A quirky ‘Benefício’ system limits annual Port production, while with systemic excessive grape production in the region, the price paid for Douro DOC grapes is between 50% and 70% less than the price paid for Port grapes, and between 30% and 60% below the cost of producing these Douro DOC grapes.
Symington adds: “In recent years, many commentators have remarked upon the danger of two great wines being produced in the same region under completely different rules: free market conditions for Douro DOC, with Port subject to an annual production limit.”
With grapes for Douro DOC often sold at €0.50/kg (about half their production cost), it becomes possible for large volumes of wine to be sold at low prices, perpetuating a damaging international reputation for the Douro as a region of ‘cheap’ wines, rather than promoting a region of wines of outstanding quality.
The high production costs, often unknown to the consumer, frequently simply get left out of the debate. “It’s urgent to adapt the region to smaller volumes and greater value, to protect the Denomination of Origin and increase the income of farmers and the entire sector,” Symington remarks.
“The Douro cannot be the only wine region in the world where nothing changes” – Paul Symington
Vineyard abandonment
It’s essential to understand what’s happening in French, Italian and Spanish wine regions, and more widely in the New World, and learn from the measures being applied to guarantee the continuity of these regions.
“The Douro cannot be the only wine region in the world where nothing changes.” He remarks that, with 43,000 hectares, the Douro currently has too much vineyard.
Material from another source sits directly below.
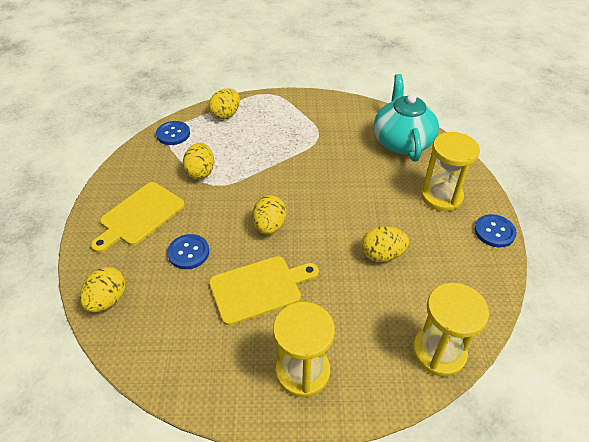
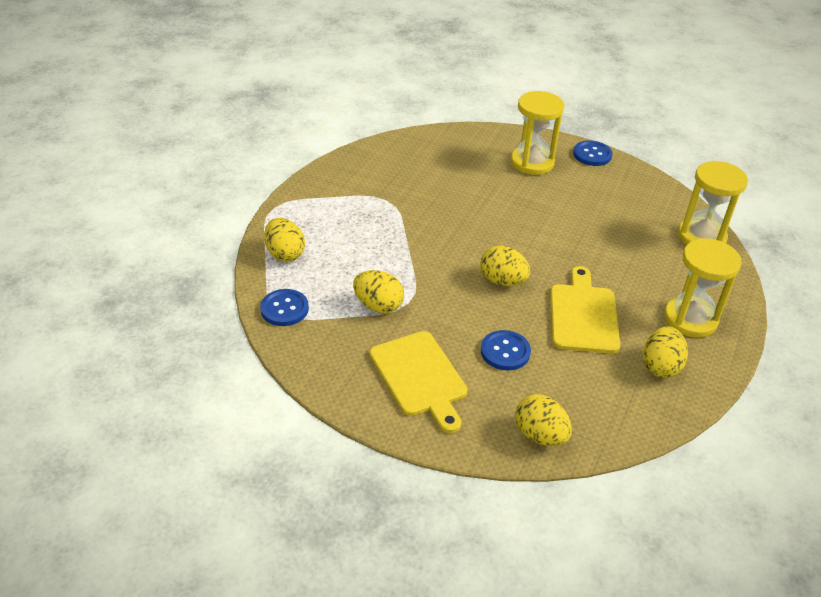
camera: 65 degrees left, 5 degrees down
(382, 255) = (583, 224): yellow egg -> yellow egg (660, 366)
(402, 141) = (439, 152): turquoise teapot -> none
Over-planting and an excess supply of grapes are reflected in an increasing number of farmers finding it uneconomically viable to harvest their grapes or even tend their vineyards.
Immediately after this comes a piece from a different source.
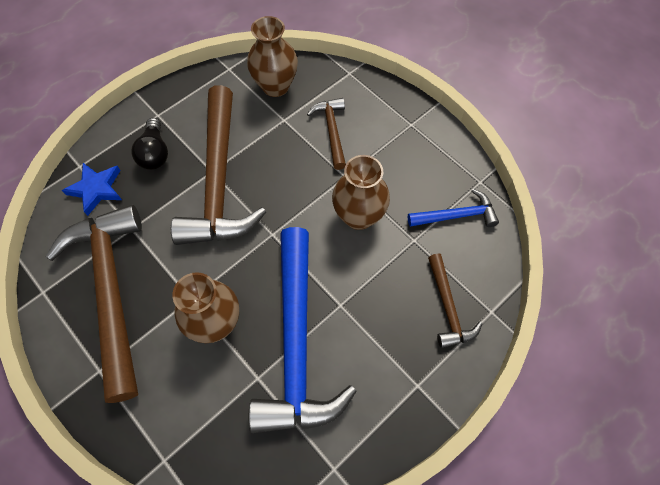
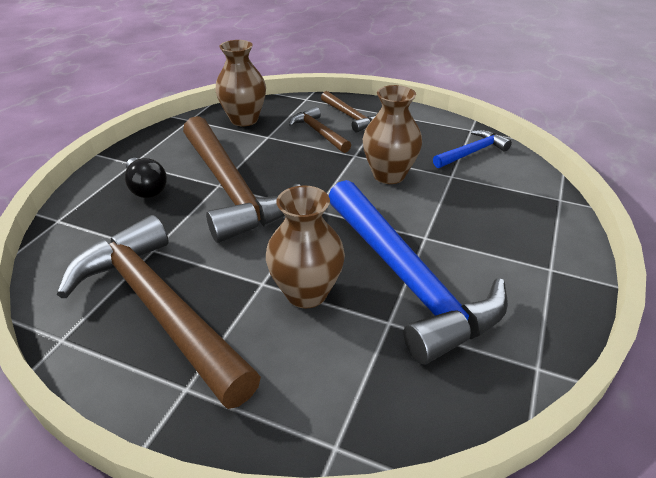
camera: 25 degrees left, 25 degrees down
(96, 189) = (90, 231): blue star -> none
(448, 307) = (522, 208): brown hammer -> brown hammer (350, 117)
“Vineyard abandonment is already happening in the Douro due to lack of profitability, and sadly, this will accelerate until a balance is found between supply and demand.” He believes a French-style compensation scheme is needed for farmers who decide to abandon their vineyards.
Symington emphasises the need to modernise the IVDP or perhaps replace it entirely by a more professional and flexible Comissão Vitivinícola Regional, to take account of the contemporary reality of the Douro and international markets.
“A new strategy is needed which adds value to the region’s grapes and wines and avoids the huge excess in grape production so damaging to the regional economy.” He hopes “the Minister of Agriculture can use the vast experience of both farmers and wine companies to create a plan to invert the crises in the Douro and put the region on a sustainable basis”, adding “the region’s fast-growing tourism depends on the lovely vineyards cared for by the Douro’s 18,000 farmers”.
I contacted the IVDP by email for comment but have not received a reply.